[WORK TO COMPLETE]
Everything in the listing below needs restating exactly, apart from the pictures.

[PROVIDED DATA]
□ □ □ □ □

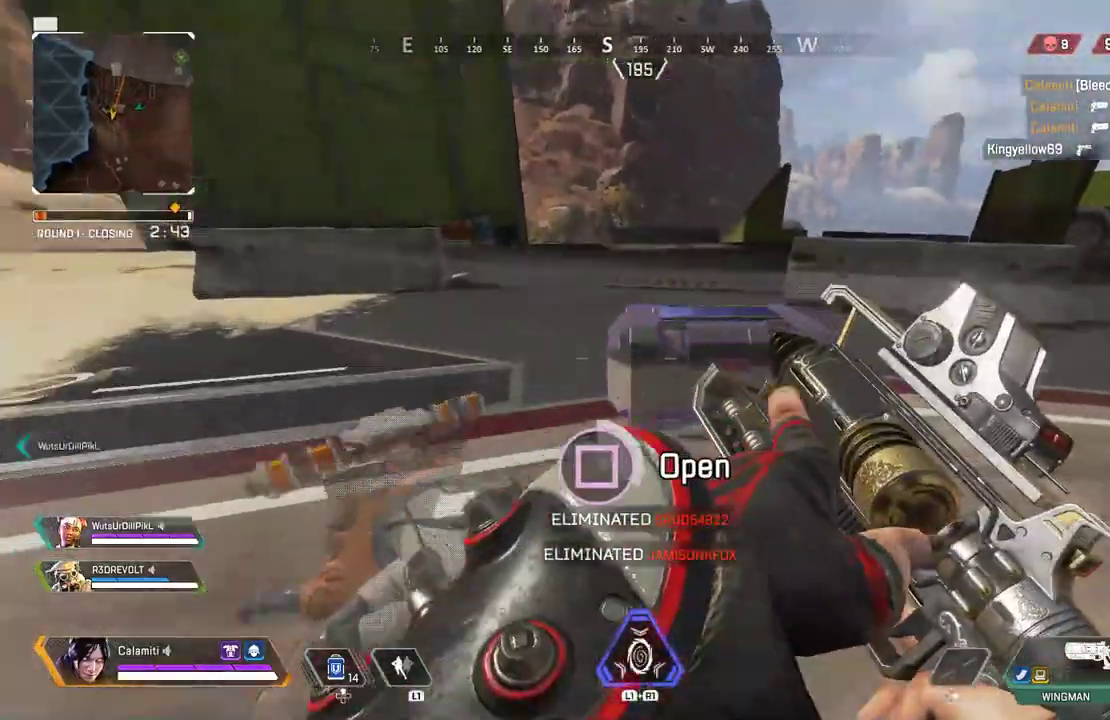
{"dt_ms": 500, "buttons": [], "left_stick": "down", "right_stick": "center", "events": [[67, "left_stick", "up-left"], [167, "left_stick", "left"], [317, "SQUARE", "up"], [317, "right_stick", "down"], [350, "left_stick", "down"], [400, "right_stick", "center"]]}
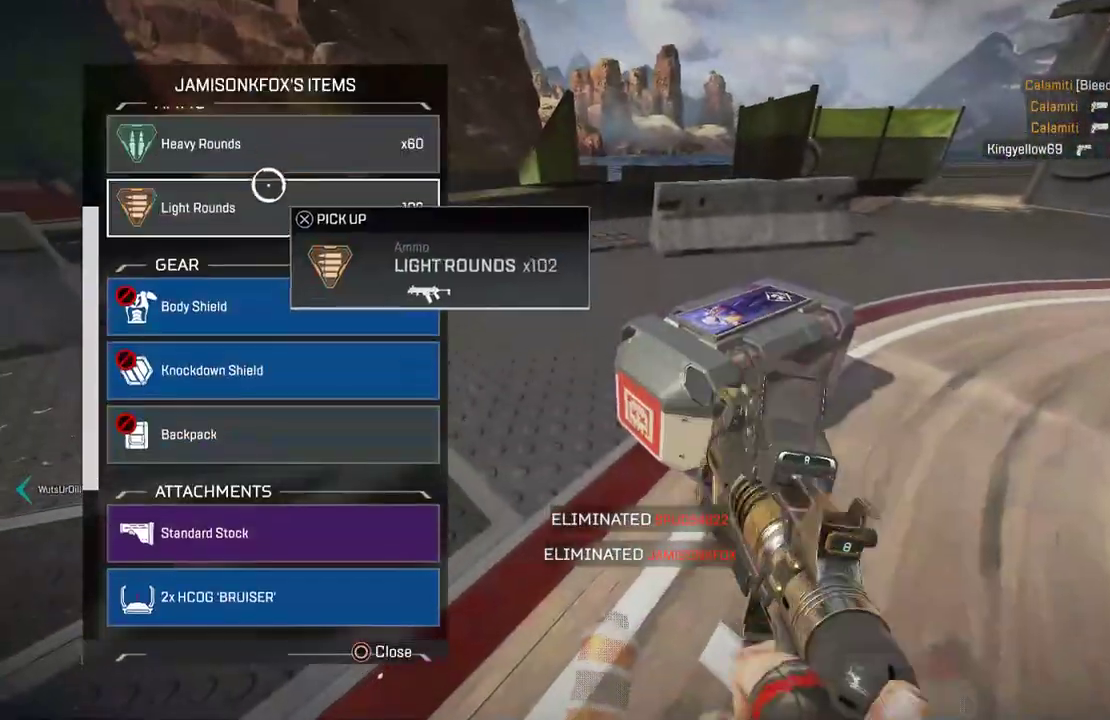
{"dt_ms": 500, "buttons": [], "left_stick": "right", "right_stick": "center", "events": [[50, "left_stick", "up-left"], [167, "CROSS", "down"], [217, "left_stick", "down"], [233, "CROSS", "up"], [333, "CROSS", "down"], [383, "CROSS", "up"], [383, "left_stick", "right"]]}
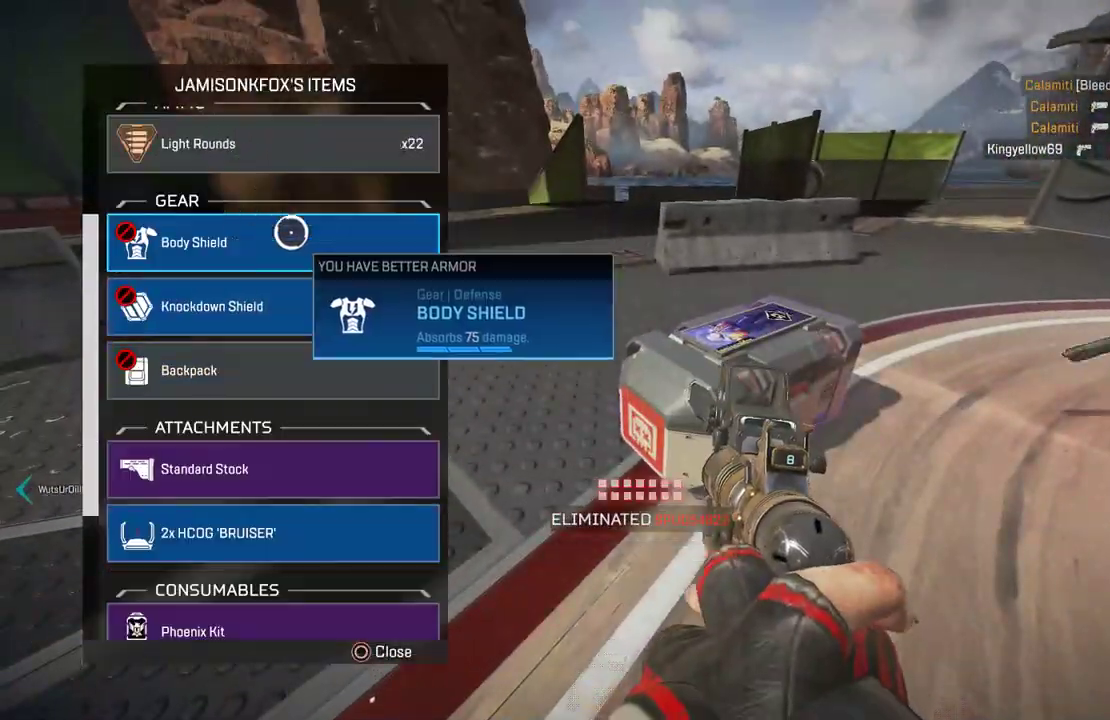
{"dt_ms": 500, "buttons": [], "left_stick": "up", "right_stick": "center", "events": [[17, "left_stick", "down-left"], [67, "right_stick", "down-left"], [150, "left_stick", "down"], [167, "right_stick", "center"], [300, "left_stick", "up-left"], [400, "left_stick", "center"], [483, "left_stick", "up"]]}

□ □ □ □ □

[SOLUTION FOR THIS EXERCISE]
{"dt_ms": 500, "buttons": [], "left_stick": "down", "right_stick": "center", "events": [[67, "left_stick", "up-left"], [167, "left_stick", "left"], [317, "SQUARE", "up"], [317, "right_stick", "down"], [350, "left_stick", "down"], [400, "right_stick", "center"]]}
{"dt_ms": 500, "buttons": [], "left_stick": "right", "right_stick": "center", "events": [[50, "left_stick", "up-left"], [167, "CROSS", "down"], [217, "left_stick", "down"], [233, "CROSS", "up"], [333, "CROSS", "down"], [383, "CROSS", "up"], [383, "left_stick", "right"]]}
{"dt_ms": 500, "buttons": [], "left_stick": "up", "right_stick": "center", "events": [[17, "left_stick", "down-left"], [67, "right_stick", "down-left"], [150, "left_stick", "down"], [167, "right_stick", "center"], [300, "left_stick", "up-left"], [400, "left_stick", "center"], [483, "left_stick", "up"]]}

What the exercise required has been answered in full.